--- Task to carry out ---
Check every line of the entries that follow, and copy the ones containing "study".

--- Data ---
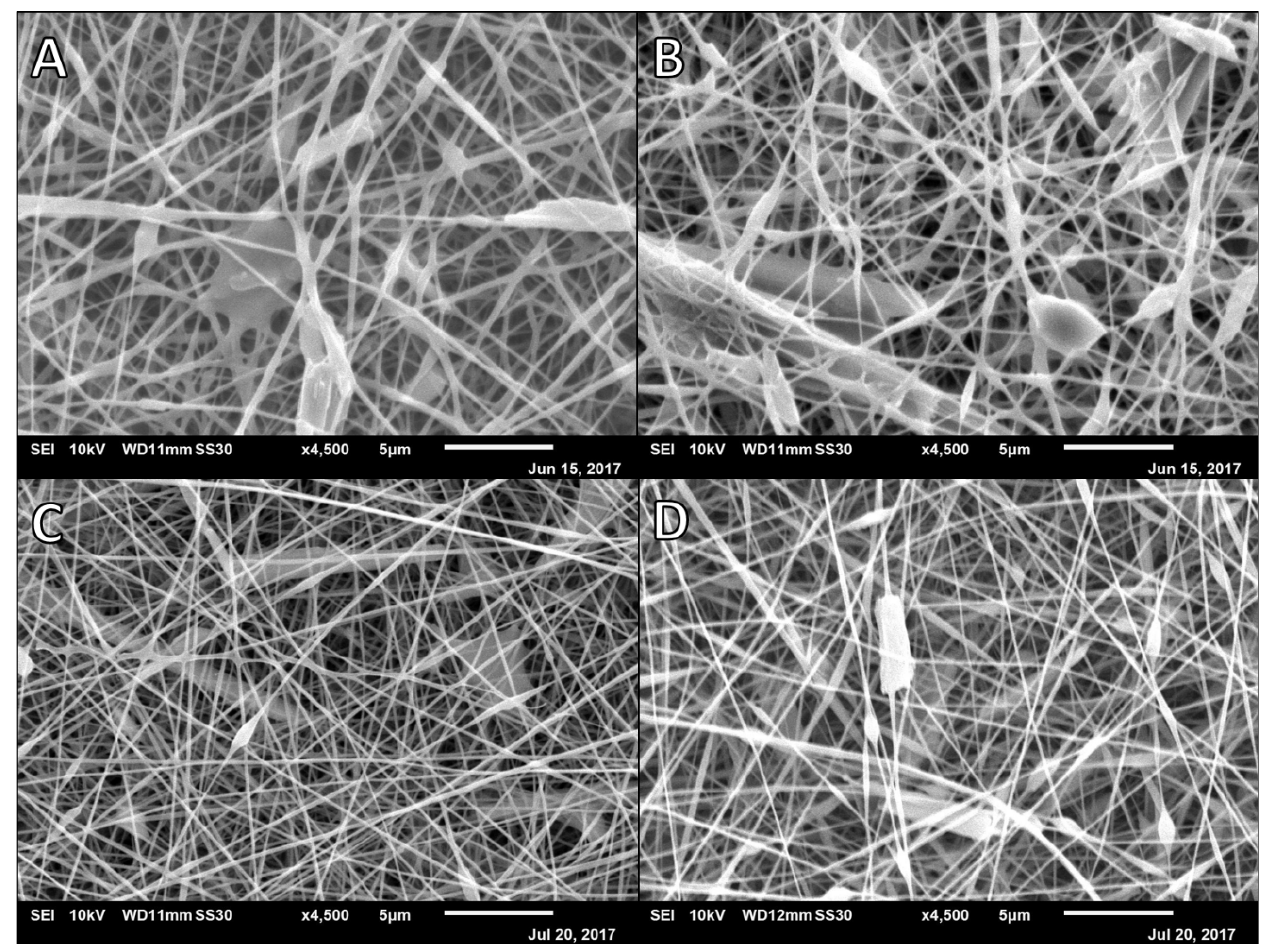
Figure 6. SEM micrographs of drug-loaded 3:7 2.5% Alg:10% PVA nanofibers at 100 mm, 1 mL disp. ( A ) 5% Ciprofloxacin (Cipro) at 7.5 μL/min and 19 kV; ( B ) 5% Cipro at 9.8 μL/min and 20 kV; ( C ) 4% Cipro at 7.5 μL/min and 20 kV; and ( D ) 4% Cipro at 9.8 μL/min and 15 kV. 3.5 and 3% ( w/v ) while maintaining the same alginate and PVA concentrations and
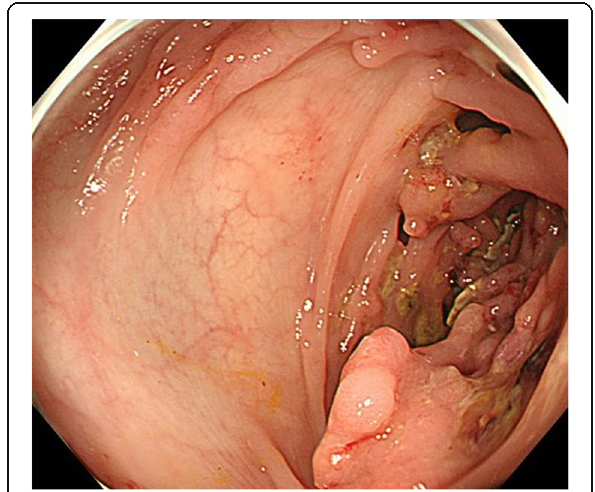
Fig. 1 Colonoscopic study of the tumor. Colonoscopy revealed a large tumor with numerous white-pale reddish polyps of worm-like shape in the sigmoid colon. Biopsies showed well-differentiated to moderately differentiated tubular adenocarcinoma. The colonoscope could not be inserted beyond this point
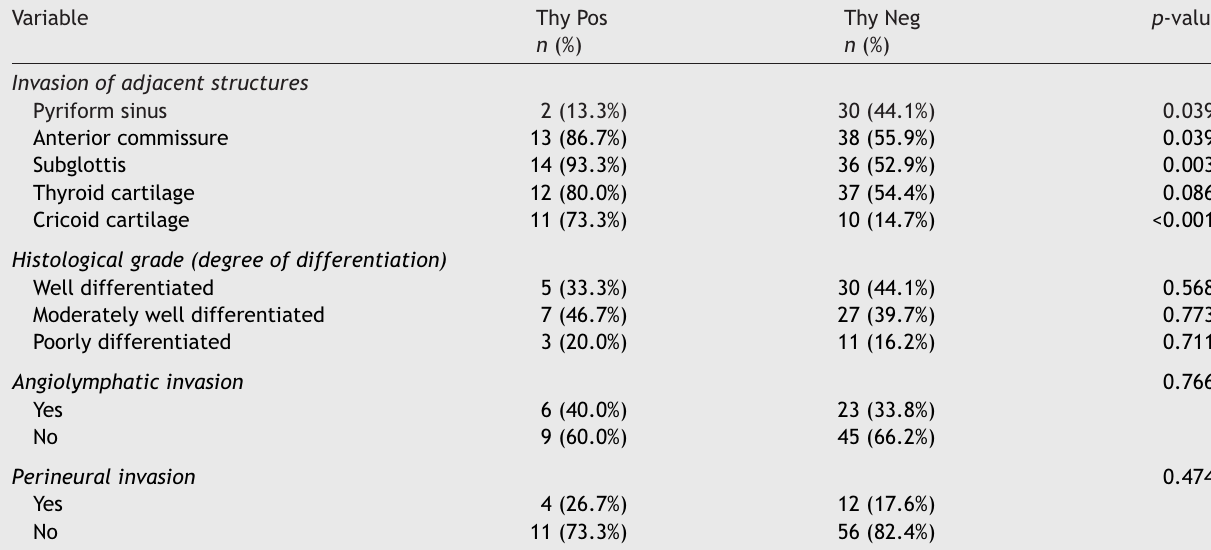
Comparison between groups of patients with laryngeal and/or hypopharyngeal SCC submitted to TL or TPL with HT or TT --- anatomopathological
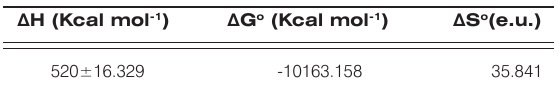
Table 1. Enthalpic and entropic changes for the ASPM partitioning in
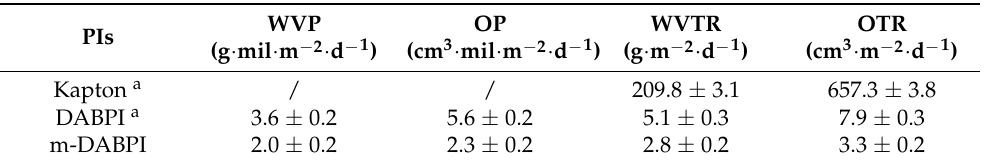
Table 2. Barrier properties of DABPI and m-DABPI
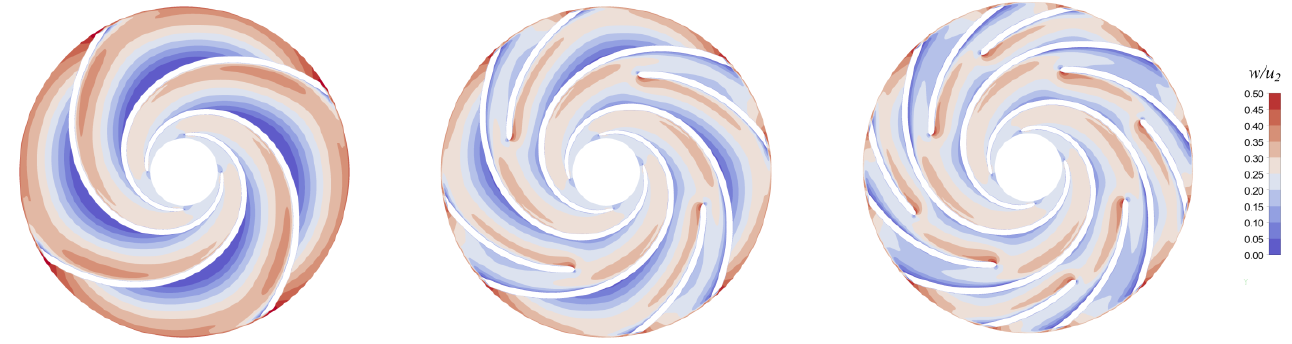
Figure 13. Relative velocity comparison at design point.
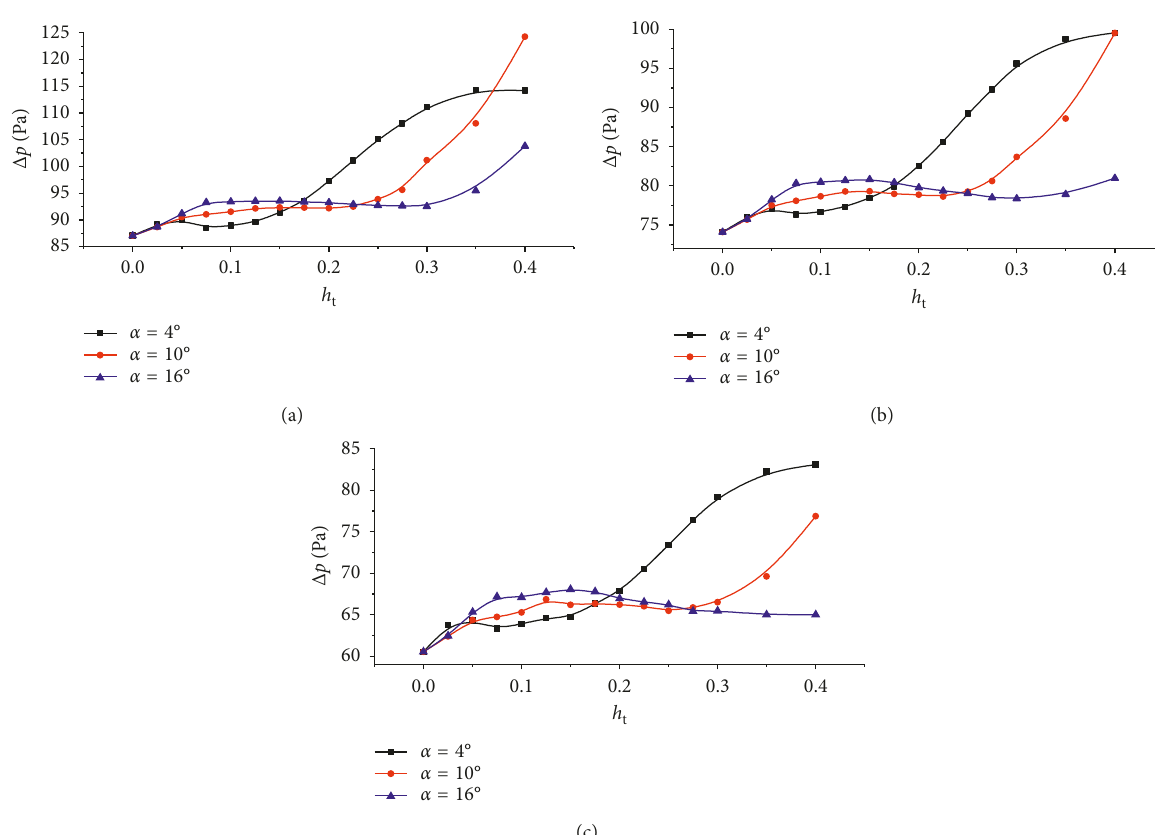
Figure 7: Curves of static pressure with h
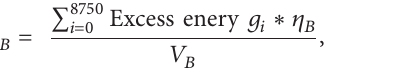
The battery size ( 𝐸 𝐵 ) is estimated using the excess energy, and it is expressed as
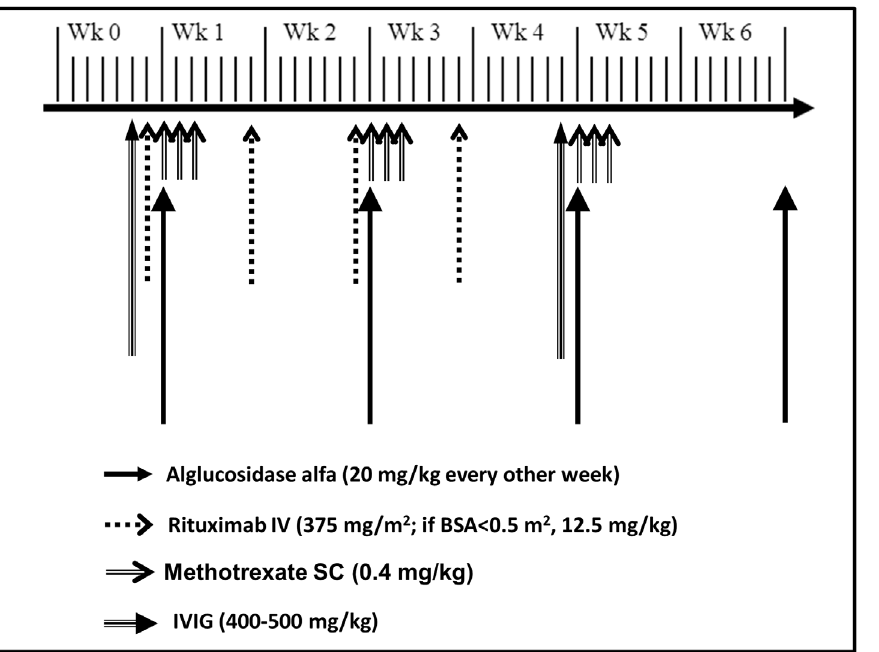
Figure 3. ITI treatment regimen which includes rituximab, methotrexate and intravenous immunoglobulin (IVIG). This short course of ITI regimen (5 weeks) needs to be started together with the first dose of ERT. IVIG is administered on a monthly basis for a period of 5–6 months.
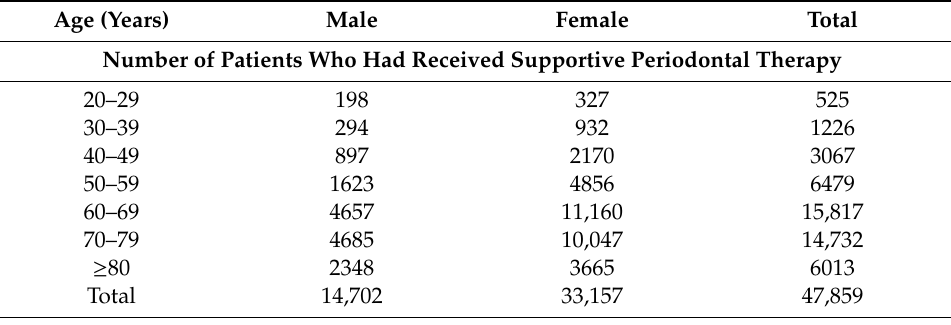
Table 1. Characteristics of the study population.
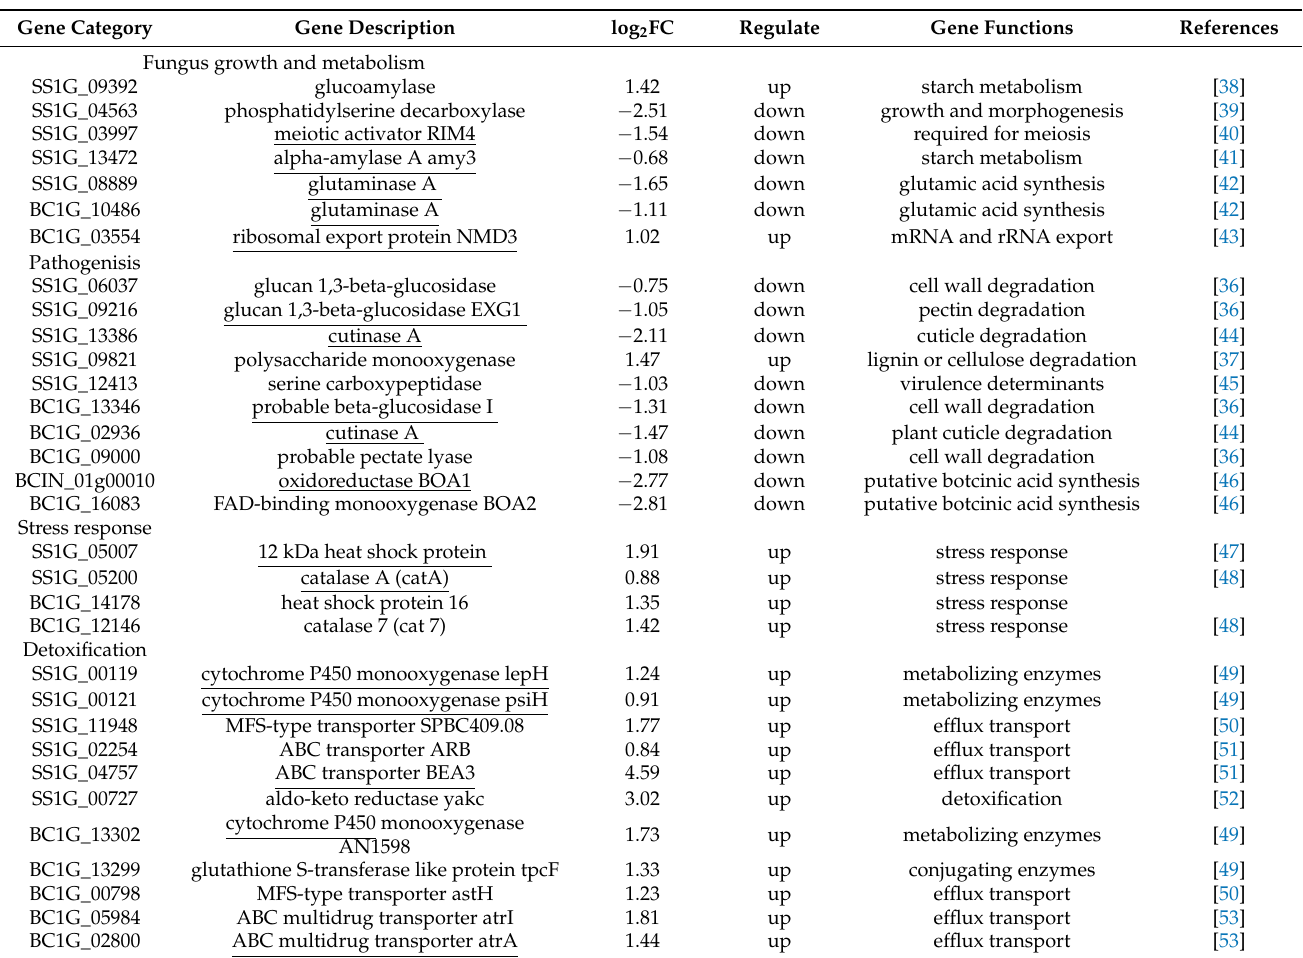
Table 1. A general table showing critical DEGs involved in fungus growth and metabolism, pathogenicity, stress response and detoxification induced by ε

--- Reply to the exercise ---
Fig. 1 Colonoscopic study of the tumor. Colonoscopy revealed a large tumor with numerous white-pale reddish polyps of worm-like shape in the sigmoid colon. Biopsies showed well-differentiated to moderately differentiated tubular adenocarcinoma. The colonoscope could not be inserted beyond this point
Table 1. Characteristics of the study population.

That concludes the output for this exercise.